Поначалу он читал с той веселой бойкостью, с какой бобер подгрызает молодую осинку, затем лицо его сделалось как у важного начальника, которому по оплошности подали некое недостойное его внимания прошение, и наконец, ус его как бы сам собою вздыбился, и поручик воскликнул:

– Что за вздор? Просто глазам своим не верю! Она пишет, что понесла от меня ребенка!

– Ребенка? – спросил слуга. – Кто ж его понес?

– Откуда ж я знаю! Пишет, что любит меня, что понесла от меня ребенка, а кто она – поди догадайся!

– Оченно просто могла понесть… При вашей-то хватке… Вот, к примеру, мадам… как бишь ее…

– При чем здесь моя хватка и какая-то бишь мадам?! – перебил его барин. – Конечно, любая может понесть при известных обстоятельствах… Однако ж мне хотелось бы понять, кто именно такое пишет!

– Что ж она, понесла и не подписалась?

– «Я» в конце письма написала, и все! Вот! – Ржевский в сердцах ткнул пальцем в бумагу. – «Я» и больше ничего! Какая досада!

– Стало быть, вы ее хорошо знаете, коль она так по-свойски подписалась, – рассудительно сказал Тимофей.

– Мало ль кого я хорошо знаю! Я полгорода хорошо знаю. Все-таки надобно соображение иметь, чтоб писать вместо имени «я»! Поди тут теперь догадайся, кто это!

– Что ж она еще пишет?

– Да всякий вздор! – Ржевский вновь ткнул пальцем в бумагу. – Вот, например: «Я помню то мгновенье, когда нам удалось соединить наши руки, и вы восторженно воскликнули: «О, это знак судьбы, говорящий о том, что мы будем вместе»… Хм… стал бы я восклицать такое… Соединились руки, и вот уже знак судьбы…. Эдак во всем можно увидеть знак судьбы…. Или же вот… «О нежный, бесконечно нежный друг мой, помните ли вы, как мы стояли над крутым берегом реки, как силились обнять с двух сторон могучую пинию, чтоб соединить на ней наши руки? Вы сказали тогда: «Ежели нам удастся дотянуться друг до друга, то мы уж вечно будем вместе»… Как это понимать? Совершенно не помню, чтоб я обнимал с какой-то барышней какую-то пинию и говорил подобные слова. И что это вообще такое – пиния?

– Это, стало быть, дерево.

– Хм… Зачем бы я стал обнимать дерево, когда предо мною была барышня?! Просто вздор!

– Эва как ловко у вас, барин, получилось – обнимали дерево, а понесла барышня, – с ехидством заметил Тимофей.

– Что усмехаешься? Можешь ли ты вообще такое представить, чтоб я обнимал какое-то дерево, хотя бы и из романтических побуждений, когда рядом находилась барышня?

– А что ж, с вами и такое запросто станется, – сказал Тимофей. – Помнится, вы объявили, что вы есть плющ, а не человек. Стало быть, и пинию могли обнимать.

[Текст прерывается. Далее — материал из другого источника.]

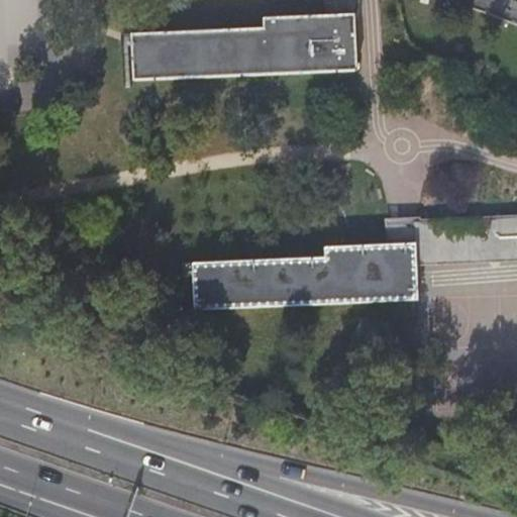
[(328,0),(331,13),(355,12),(356,0),(328,0)]
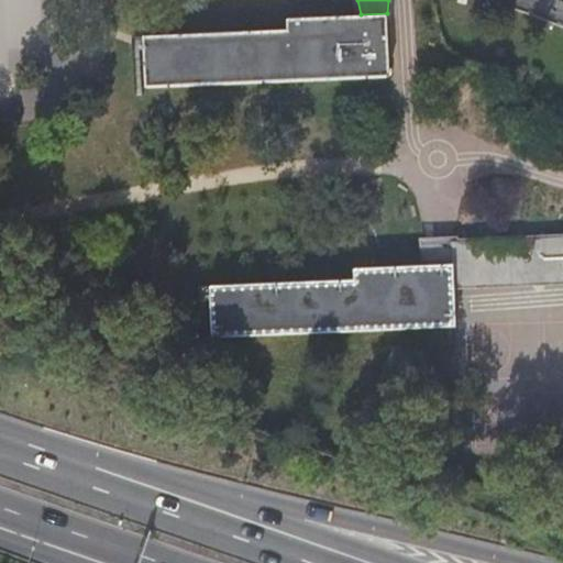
[(145,46),(146,86),(389,75),(387,13),(361,14),(288,18),(288,29),(144,35),(145,46)]
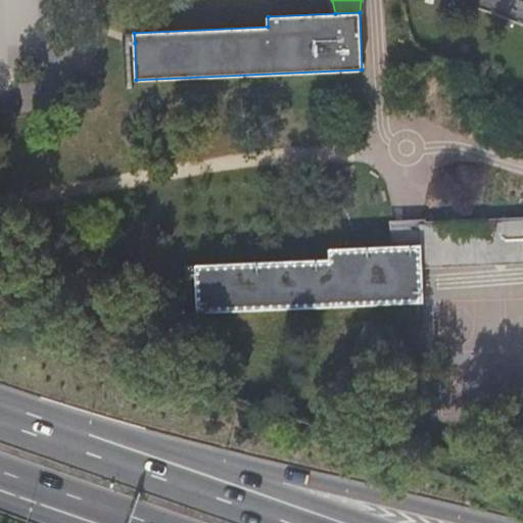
[(443,229),(444,255),(522,252),(522,219),(420,223),(420,229),(443,229)]
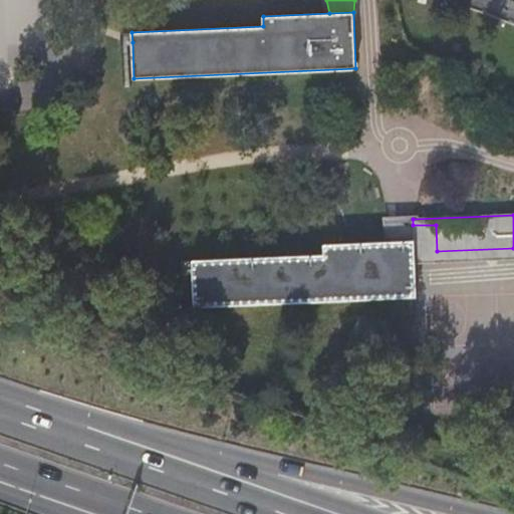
[(387,220),(391,241),(413,240),(413,225),(413,219),(390,220),(387,220)]
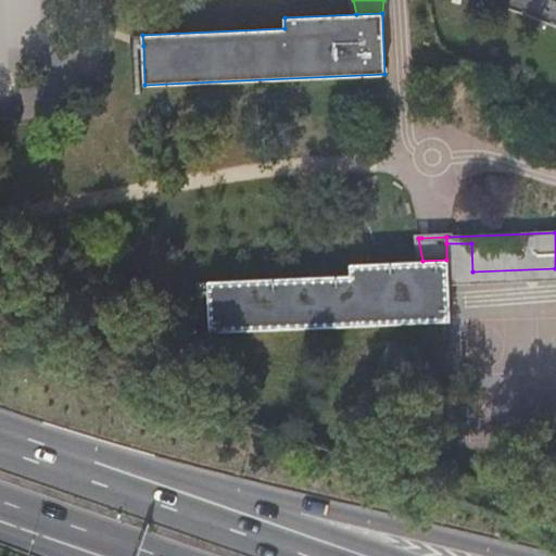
[(449,273),(472,272),(471,243),(446,243),(446,260),(449,260),(449,273)]
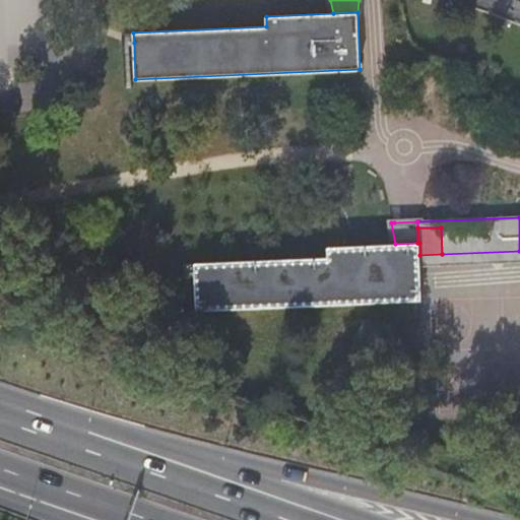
[(195,273),(197,309),(421,300),(419,265),(419,255),(419,243),(417,243),(395,244),(328,247),(328,257),(195,263),(195,273)]
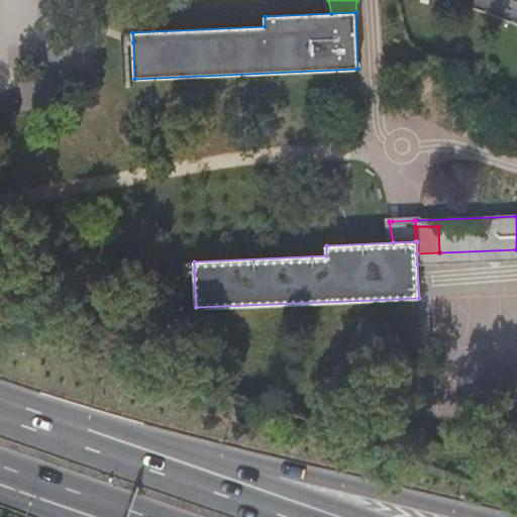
[(516,249),(439,252),(417,253),(417,264),(516,260),(516,249)]
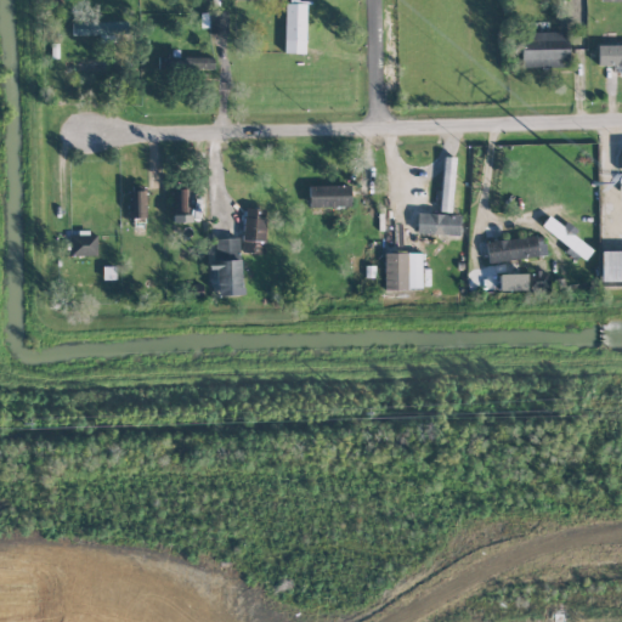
[(284,52),(305,54),(306,3),(286,1),(284,52)]
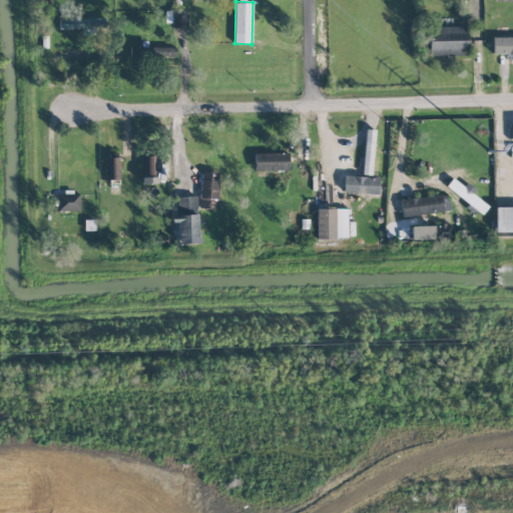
[(187,25),(187,9),(164,9),(165,26),(187,25)]
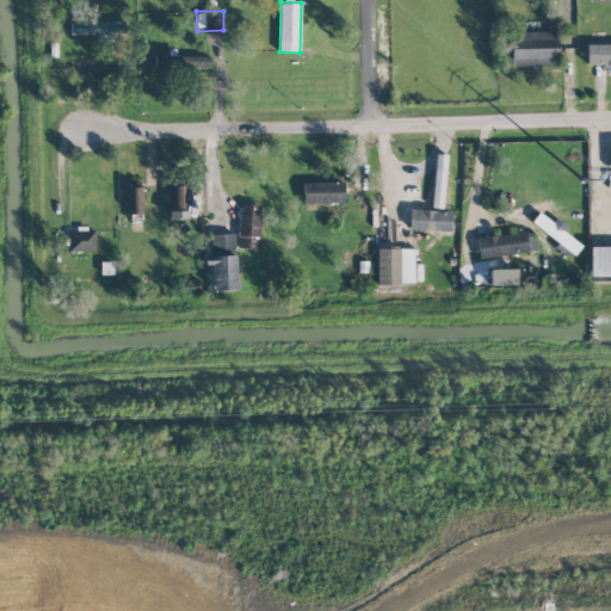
[(512,66),(559,66),(557,31),(511,32),(512,66)]
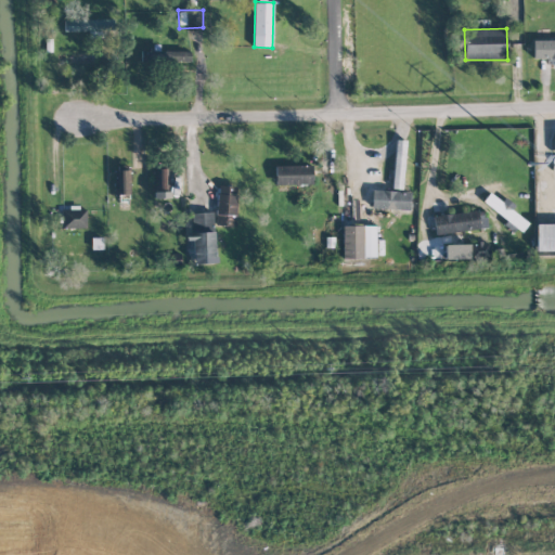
[(554,39),(532,40),(533,59),(554,57),(554,39)]
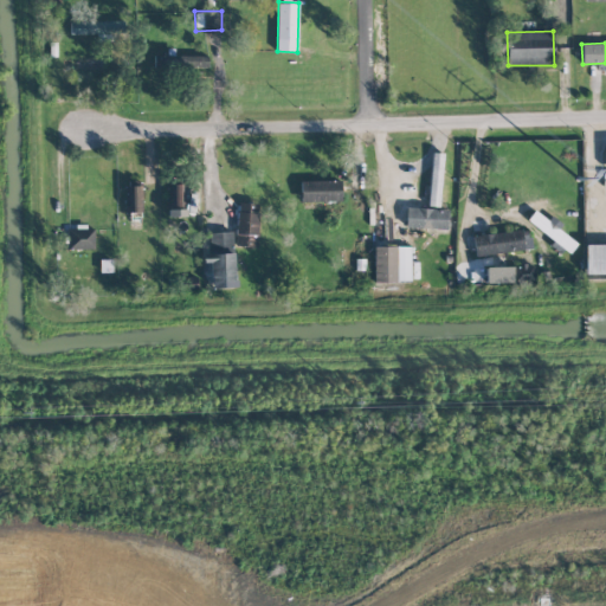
[(207,56),(167,56),(167,68),(207,66),(207,56)]
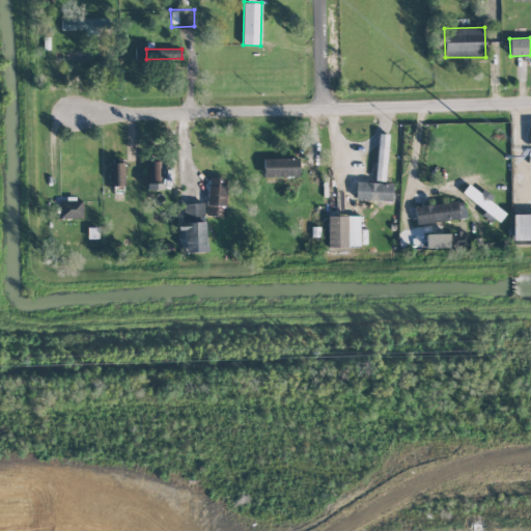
[(263,176),(299,176),(299,158),(263,159),(263,176)]
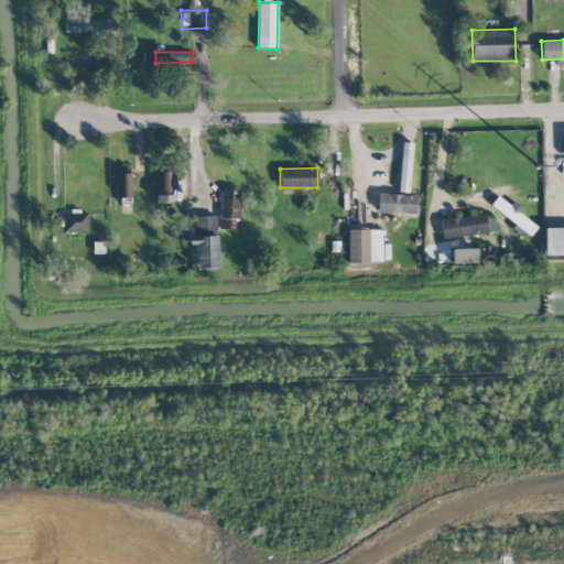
[(133,173),(118,173),(117,197),(132,197),(133,173)]
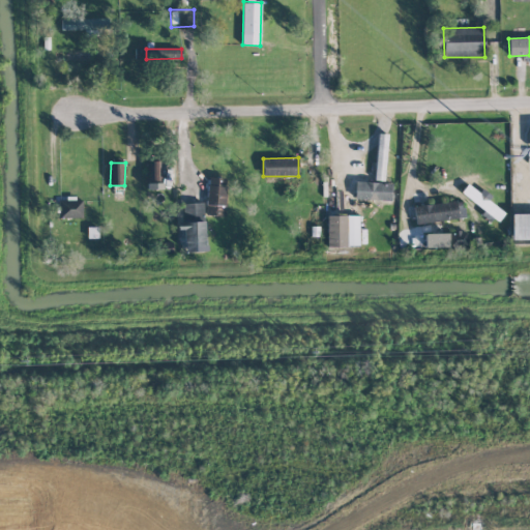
[(226,178),(207,177),(206,215),(225,216),(226,178)]
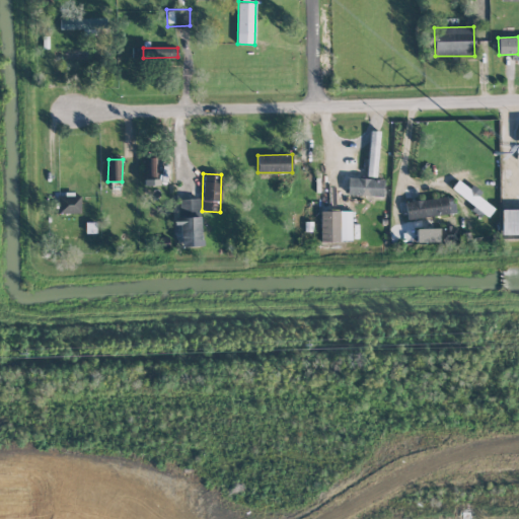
[(383,178),(348,177),(347,196),(382,197),(383,178)]
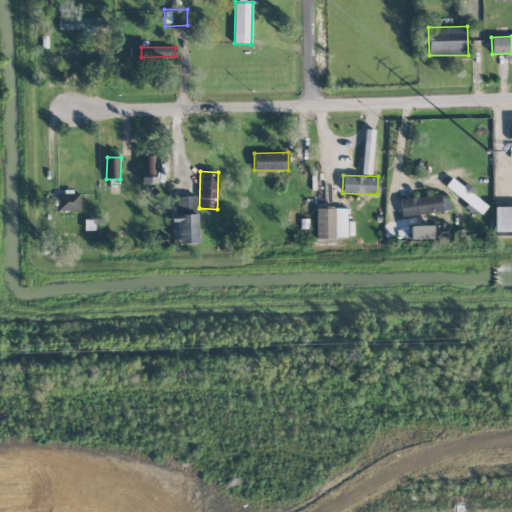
[(464,185),(462,186),(451,178),(444,187),(479,215),(488,204),(464,185)]
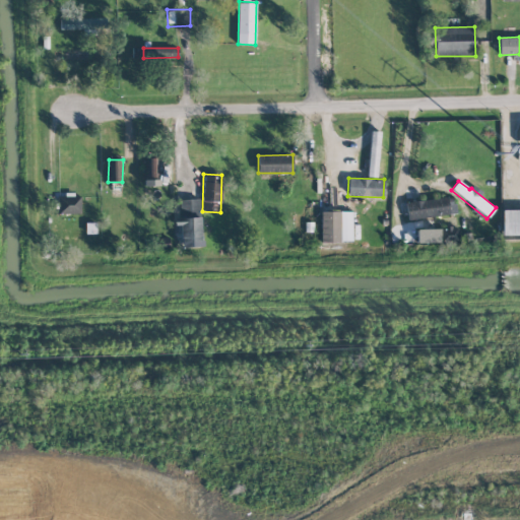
[(58,212),(80,213),(80,197),(58,196),(58,212)]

– Когда это такое было, чтоб я представлялся плющом? – удивился поручик.

– Да в Твери.

– Ну, в Твери… Тоже мне – вспомнил… Когда-а-а это было! Мало ли кем я мог представляться там подшофе. Слушай-ка, Тимофей, а может, это письмо из Твери? Впрочем, нет, нет, нет! – Ржевский замахал руками. – В Твери я когда-а-а-а еще был! За это время дите успело бы не только родиться, но и порядочно уж подрасти. А в письме значится, что она только понесла, что дите еще даже не родилось… Она так и пишет: «Когда дите появится на свет, мне хотелось бы, чтоб оно было похоже на вас»… Хотелось бы, чтобы было похоже… Хм… От кого же все-таки это послание?

– А вы переберите-ка их в уме, дам-то своих, может, и сообразите?

Ржевский закатил глаза в потолок, после чего с интересом, точно там висели какие картины, принялся разглядывать стену, потом – другую, затем перевел взор на кушетку.

В эту минуту в прихожей задребезжал звонок.

Слуга побежал отворять, и через несколько секунд в комнату вошел гусарский прапорщик Клещев.

– А-а-а, это ты, – разочарованно сказал Ржевский.

– Ого, славно мы вчера кутнули! – оглядывая комнату, воскликнул вошедший.

– Да, кутнули хорошо, – буркнул хозяин.

– Однако, я смотрю, ты как будто не рад мне?